Lines with "project": copy each one from the listing below.
══ Data section ══
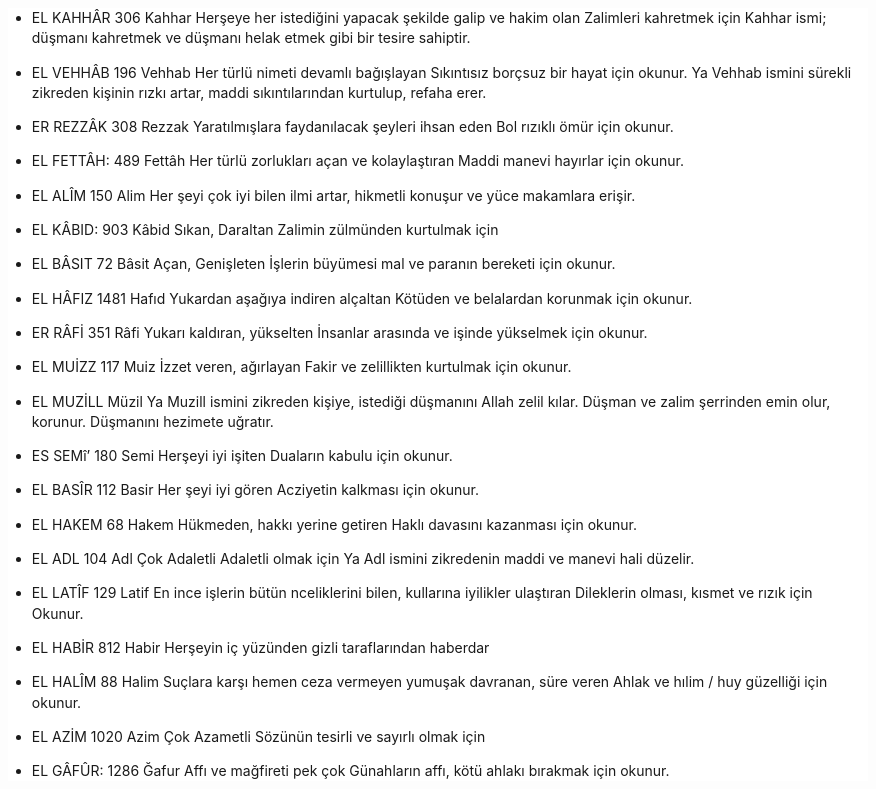 * EL KAHHÂR 306 Kahhar Herşeye her istediğini yapacak şekilde galip ve hakim olan
    Zalimleri kahretmek için Kahhar ismi; düşmanı kahretmek ve düşmanı helak etmek gibi bir tesire sahiptir.
    
* EL VEHHÂB 196 Vehhab Her türlü nimeti devamlı bağışlayan
    Sıkıntısız borçsuz bir hayat için okunur. Ya Vehhab ismini sürekli zikreden kişinin rızkı artar, maddi sıkıntılarından kurtulup, refaha erer.
    
* ER REZZÂK 308 Rezzak Yaratılmışlara faydanılacak şeyleri ihsan eden
    Bol rızıklı ömür için okunur.
    
* EL FETTÂH:  489 Fettâh Her türlü zorlukları açan ve kolaylaştıran
    Maddi manevi hayırlar için okunur.
    
* EL ALÎM 150 Alim Her şeyi çok iyi bilen
    ilmi artar, hikmetli konuşur ve yüce makamlara erişir.
    
* EL KÂBID: 903 Kâbid Sıkan, Daraltan
    Zalimin zülmünden kurtulmak için
    
* EL BÂSIT  72  Bâsit Açan, Genişleten
    İşlerin büyümesi mal ve paranın bereketi için okunur.
    
* EL HÂFIZ  1481  Hafıd Yukardan aşağıya indiren alçaltan
    Kötüden ve belalardan korunmak için okunur.
    
* ER RÂFİ 351 Râfi Yukarı kaldıran, yükselten
    İnsanlar arasında ve işinde yükselmek için okunur.
    
* EL MUİZZ  117 Muiz İzzet veren, ağırlayan
    Fakir ve zelillikten kurtulmak için okunur.
    
* EL MUZİLL   Müzil Ya Muzill ismini zikreden kişiye, istediği düşmanını Allah zelil kılar. Düşman ve zalim şerrinden emin olur, korunur. Düşmanını hezimete uğratır.
    
* ES SEMî’  180 Semi Herşeyi iyi işiten
    Duaların kabulu için okunur.
    
* EL BASÎR  112 Basir Her şeyi iyi gören
    Acziyetin kalkması için okunur.
    
* EL HAKEM  68  Hakem Hükmeden, hakkı yerine getiren
    Haklı davasını kazanması için okunur.
    
* EL ADL  104 Adl Çok Adaletli
    Adaletli olmak için Ya Adl ismini zikredenin maddi ve manevi hali düzelir.
    
* EL LATÎF  129 Latif En ince işlerin bütün nceliklerini bilen, kullarına iyilikler ulaştıran
    Dileklerin olması, kısmet ve rızık için Okunur.
    
* EL HABİR  812 Habir Herşeyin iç yüzünden gizli taraflarından haberdar
    
* EL HALÎM  88  Halim Suçlara karşı hemen ceza vermeyen yumuşak davranan, süre veren
    Ahlak ve hılim / huy güzelliği için okunur.
    
* EL AZİM 1020  Azim Çok Azametli
    Sözünün tesirli ve sayırlı olmak için
    
* EL GÂFÛR: 1286  Ğafur Affı ve mağfireti pek çok
    Günahların affı, kötü ahlakı bırakmak için okunur.
    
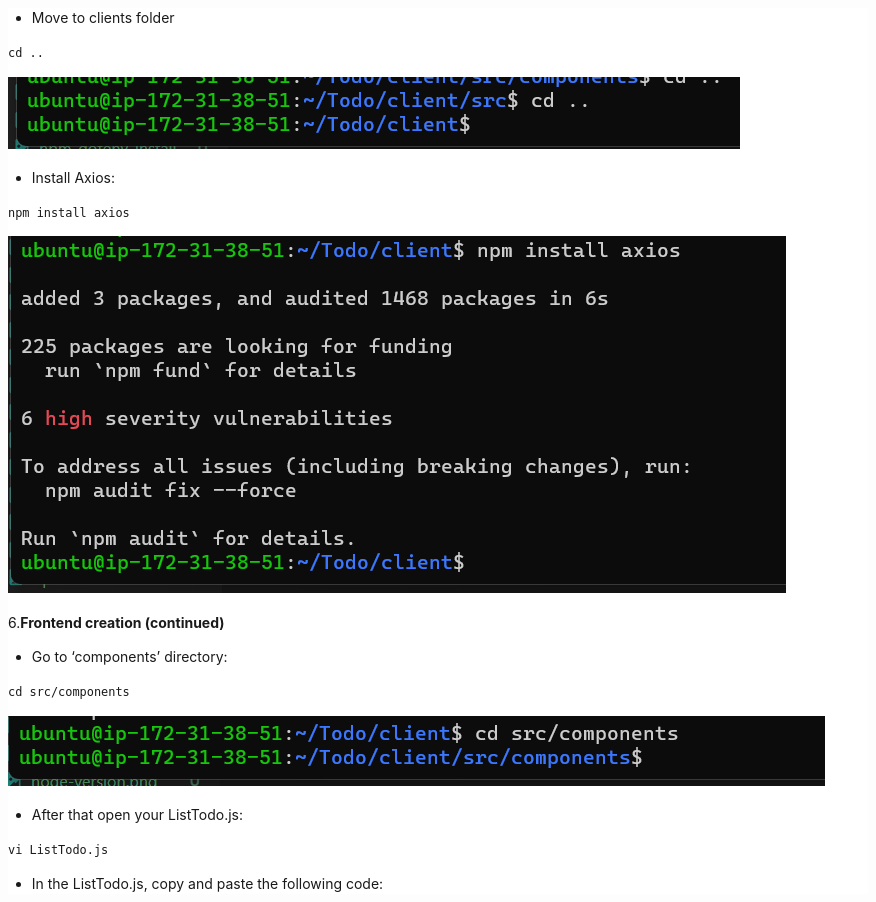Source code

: - Move to clients folder

`cd ..`

![Cd Clients](./image/cd-client-status.PNG)

- Install Axios:

`npm install axios`

![Npm Install Axios](./image/axios-install-output.PNG)

6.**Frontend creation (continued)**

- Go to ‘components’ directory:

`cd src/components`

![CD to Components Directory](./image/cd-src-components.PNG)

- After that open your ListTodo.js:

`vi ListTodo.js`

- In the ListTodo.js, copy and paste the following code:

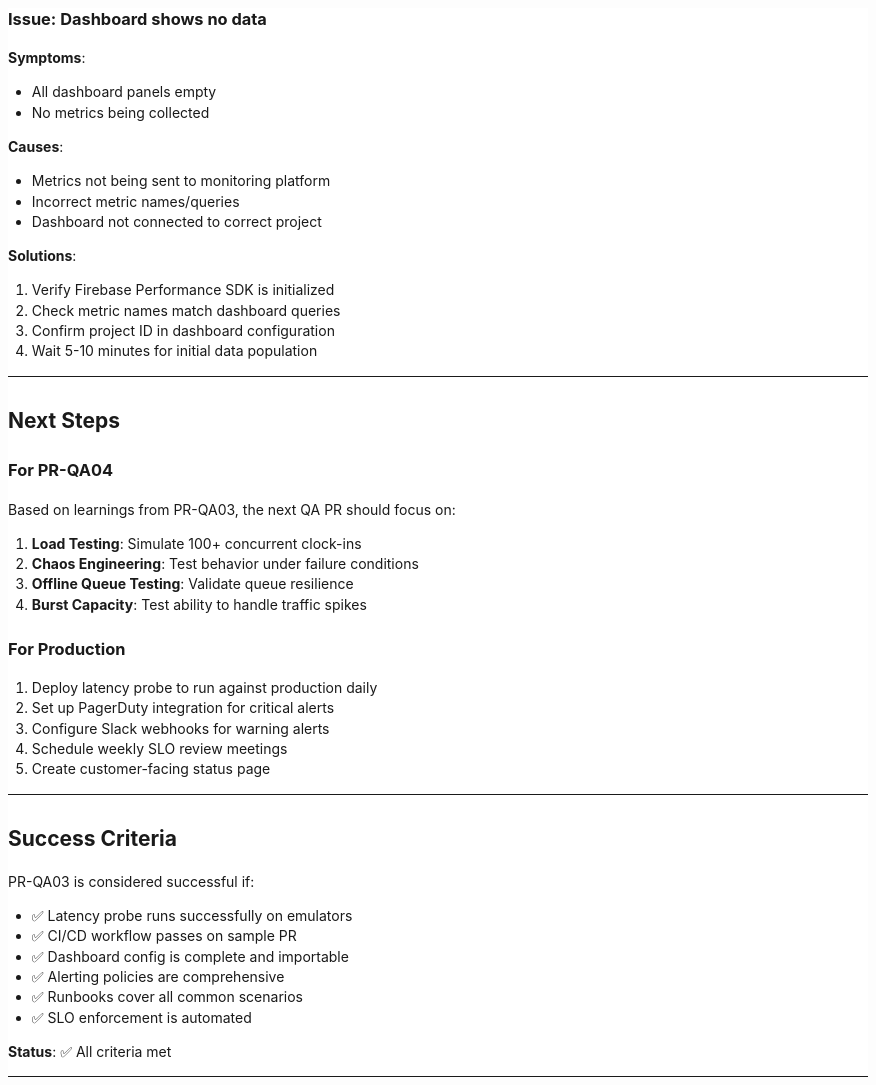 ### Issue: Dashboard shows no data

**Symptoms**:
- All dashboard panels empty
- No metrics being collected

**Causes**:
- Metrics not being sent to monitoring platform
- Incorrect metric names/queries
- Dashboard not connected to correct project

**Solutions**:
1. Verify Firebase Performance SDK is initialized
2. Check metric names match dashboard queries
3. Confirm project ID in dashboard configuration
4. Wait 5-10 minutes for initial data population

---

## Next Steps

### For PR-QA04

Based on learnings from PR-QA03, the next QA PR should focus on:

1. **Load Testing**: Simulate 100+ concurrent clock-ins
2. **Chaos Engineering**: Test behavior under failure conditions
3. **Offline Queue Testing**: Validate queue resilience
4. **Burst Capacity**: Test ability to handle traffic spikes

### For Production

1. Deploy latency probe to run against production daily
2. Set up PagerDuty integration for critical alerts
3. Configure Slack webhooks for warning alerts
4. Schedule weekly SLO review meetings
5. Create customer-facing status page

---

## Success Criteria

PR-QA03 is considered successful if:

- ✅ Latency probe runs successfully on emulators
- ✅ CI/CD workflow passes on sample PR
- ✅ Dashboard config is complete and importable
- ✅ Alerting policies are comprehensive
- ✅ Runbooks cover all common scenarios
- ✅ SLO enforcement is automated

**Status**: ✅ All criteria met

---
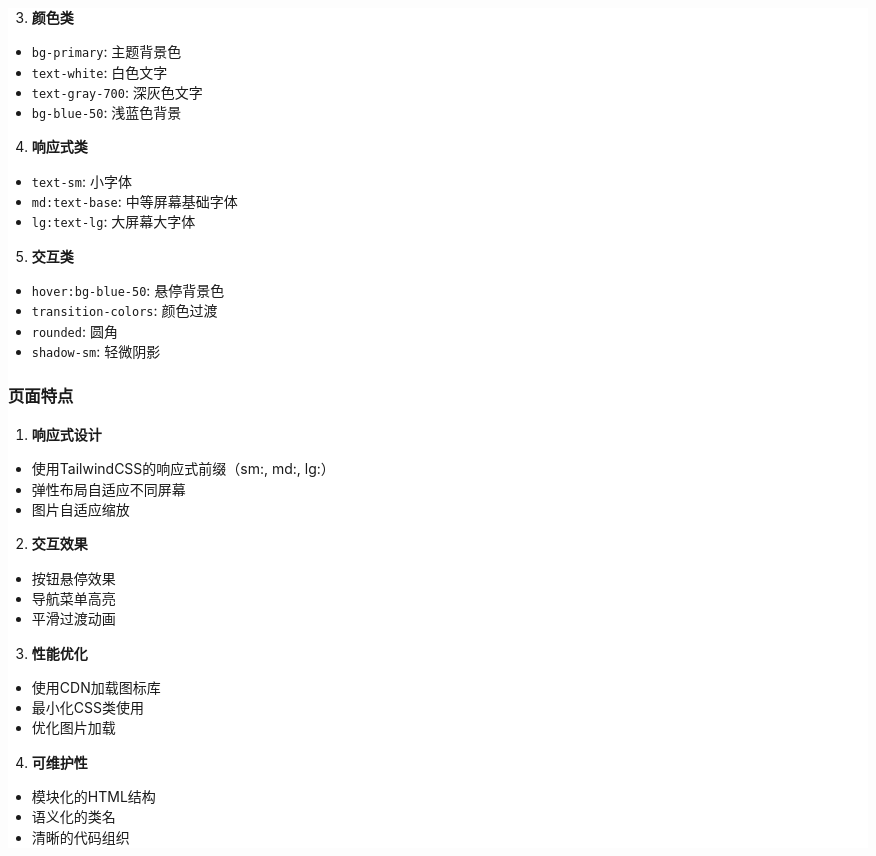 3. **颜色类**
- `bg-primary`: 主题背景色
- `text-white`: 白色文字
- `text-gray-700`: 深灰色文字
- `bg-blue-50`: 浅蓝色背景

4. **响应式类**
- `text-sm`: 小字体
- `md:text-base`: 中等屏幕基础字体
- `lg:text-lg`: 大屏幕大字体

5. **交互类**
- `hover:bg-blue-50`: 悬停背景色
- `transition-colors`: 颜色过渡
- `rounded`: 圆角
- `shadow-sm`: 轻微阴影

### 页面特点

1. **响应式设计**
- 使用TailwindCSS的响应式前缀（sm:, md:, lg:）
- 弹性布局自适应不同屏幕
- 图片自适应缩放

2. **交互效果**
- 按钮悬停效果
- 导航菜单高亮
- 平滑过渡动画

3. **性能优化**
- 使用CDN加载图标库
- 最小化CSS类使用
- 优化图片加载

4. **可维护性**
- 模块化的HTML结构
- 语义化的类名
- 清晰的代码组织
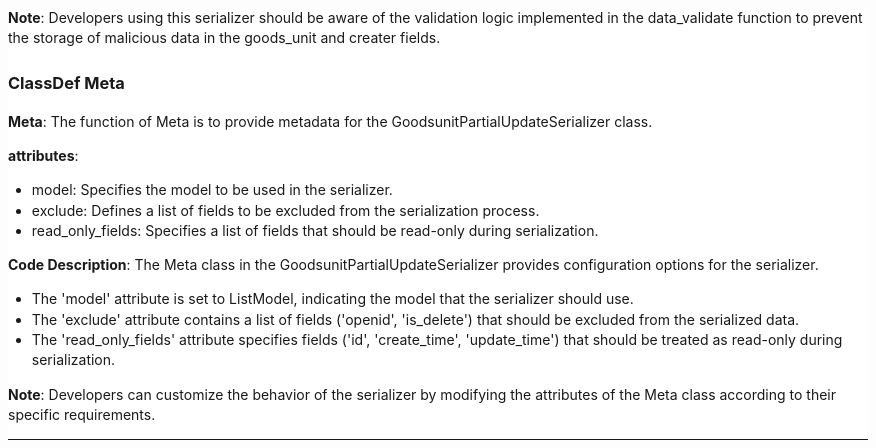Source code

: **Note**:
Developers using this serializer should be aware of the validation logic implemented in the data_validate function to prevent the storage of malicious data in the goods_unit and creater fields.
### ClassDef Meta
**Meta**: The function of Meta is to provide metadata for the GoodsunitPartialUpdateSerializer class.

**attributes**: 
- model: Specifies the model to be used in the serializer.
- exclude: Defines a list of fields to be excluded from the serialization process.
- read_only_fields: Specifies a list of fields that should be read-only during serialization.

**Code Description**: 
The Meta class in the GoodsunitPartialUpdateSerializer provides configuration options for the serializer. 
- The 'model' attribute is set to ListModel, indicating the model that the serializer should use.
- The 'exclude' attribute contains a list of fields ('openid', 'is_delete') that should be excluded from the serialized data.
- The 'read_only_fields' attribute specifies fields ('id', 'create_time', 'update_time') that should be treated as read-only during serialization.

**Note**: 
Developers can customize the behavior of the serializer by modifying the attributes of the Meta class according to their specific requirements.
***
═══
Task result —
- Dashboard not connected to correct project
3. Confirm project ID in dashboard configuration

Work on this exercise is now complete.